Content starts

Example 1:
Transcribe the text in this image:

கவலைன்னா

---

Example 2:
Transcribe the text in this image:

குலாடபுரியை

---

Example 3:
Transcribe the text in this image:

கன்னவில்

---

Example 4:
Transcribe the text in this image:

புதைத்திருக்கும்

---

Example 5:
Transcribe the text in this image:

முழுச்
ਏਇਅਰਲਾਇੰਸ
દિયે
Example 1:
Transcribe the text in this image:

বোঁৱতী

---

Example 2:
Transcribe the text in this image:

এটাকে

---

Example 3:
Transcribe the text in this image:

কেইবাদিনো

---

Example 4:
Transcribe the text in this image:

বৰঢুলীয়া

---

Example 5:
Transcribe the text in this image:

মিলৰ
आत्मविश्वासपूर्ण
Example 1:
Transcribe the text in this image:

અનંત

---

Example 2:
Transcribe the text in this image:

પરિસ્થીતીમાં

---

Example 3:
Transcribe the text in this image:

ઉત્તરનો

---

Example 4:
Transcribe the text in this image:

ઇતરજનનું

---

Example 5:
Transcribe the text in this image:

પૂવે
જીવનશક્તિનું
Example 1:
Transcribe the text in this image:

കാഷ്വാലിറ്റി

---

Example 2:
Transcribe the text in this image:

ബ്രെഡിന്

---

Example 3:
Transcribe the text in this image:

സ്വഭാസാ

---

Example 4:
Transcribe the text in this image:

Content ends

> [TASK]: Each line of the listing is to be reproduced verbatim.

> [EXERCISE OUTPUT]:
Example 1:
Transcribe the text in this image:

கவலைன்னா

---

Example 2:
Transcribe the text in this image:

குலாடபுரியை

---

Example 3:
Transcribe the text in this image:

கன்னவில்

---

Example 4:
Transcribe the text in this image:

புதைத்திருக்கும்

---

Example 5:
Transcribe the text in this image:

முழுச்
ਏਇਅਰਲਾਇੰਸ
દિયે
Example 1:
Transcribe the text in this image:

বোঁৱতী

---

Example 2:
Transcribe the text in this image:

এটাকে

---

Example 3:
Transcribe the text in this image:

কেইবাদিনো

---

Example 4:
Transcribe the text in this image:

বৰঢুলীয়া

---

Example 5:
Transcribe the text in this image:

মিলৰ
आत्मविश्वासपूर्ण
Example 1:
Transcribe the text in this image:

અનંત

---

Example 2:
Transcribe the text in this image:

પરિસ્થીતીમાં

---

Example 3:
Transcribe the text in this image:

ઉત્તરનો

---

Example 4:
Transcribe the text in this image:

ઇતરજનનું

---

Example 5:
Transcribe the text in this image:

પૂવે
જીવનશક્તિનું
Example 1:
Transcribe the text in this image:

കാഷ്വാലിറ്റി

---

Example 2:
Transcribe the text in this image:

ബ്രെഡിന്

---

Example 3:
Transcribe the text in this image:

സ്വഭാസാ

---

Example 4:
Transcribe the text in this image:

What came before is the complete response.